§ **COMPITO ASSEGNATO**: Prosegui il testo su Leon Brittan a partire dall'ultima frase riportata.

§ **TESTO FORNITO**:

B. (Londra 1939), proveniente da una famiglia lituana di origine ebraica, dopo aver frequentato la Haberdashers’ Aske’s Boys’ School, Leon Brittan si iscrisse al Trinity College dell’Università di Cambridge, dove divenne presidente della Cambridge union society nel 1960, e dove ottenne un master nel 1961.
Il periodo universitario non fu importante solo per la sua crescita culturale e per la sua formazione professionale, ma anche per la definizione di un suo specifico profilo politico e ideologico. In particolare, durante questa fase, B. cominciò a maturare una spiccata propensione verso gli ambienti, i temi e le posizioni della corrente di destra del Partito conservatore e, parallelamente, una prudente ma effettiva e originale attenzione verso gli argomenti e le argomentazioni dell’europeismo britannico.

§ **DATI RACCOLTI**:
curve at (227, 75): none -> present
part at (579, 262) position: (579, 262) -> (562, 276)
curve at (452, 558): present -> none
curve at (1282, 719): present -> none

§ **RISPOSTA**:
Pur senza sviluppare una riflessione organica sui rapporti tra crisi britannica e processo di integrazione europea (v. Integrazione, teorie della; Integrazione, metodo della), tra mutamenti delle gerarchie internazionali e fenomeni di regionalismo continentale, tra cultura conservatrice e politiche comunitarie, B. iniziò a percepire come la Comunità economica europea stesse diventando un fondamentale strumento per gli interessi economici della Gran Bretagna (v. Regno Unito), salvaguardando nel contempo le concezioni politiche del Partito conservatore. In definitiva, nonostante i sovvenzionamenti alla Politica agricola comune e i protezionismi della Tariffa esterna comune, la Comunità economica europea poteva rappresentare un efficace baluardo anticomunista e una grande Unione doganale, in cui le libertà di impresa e di commercio sarebbero state costituzionalmente promosse e assicurate, e in cui la centralità del rapporto britannico con gli Stati Uniti avrebbe potuto essere pienamente tutelata.
Con questo spirito, B. contribuì alla creazione della Alcuin Society, una associazione mirata a stimolare incontri, dibattiti e convegni su questioni europee e, in particolare, a sostenere la partecipazione britannica alle Comunità europee.
Nel 1962, dopo aver completato il proprio percorso formativo come Henry Fellow presso l’Università di Yale negli Stati Uniti, B. chiese e ottenne di essere ammesso all’esercizio della professione legale all’Inner Temple.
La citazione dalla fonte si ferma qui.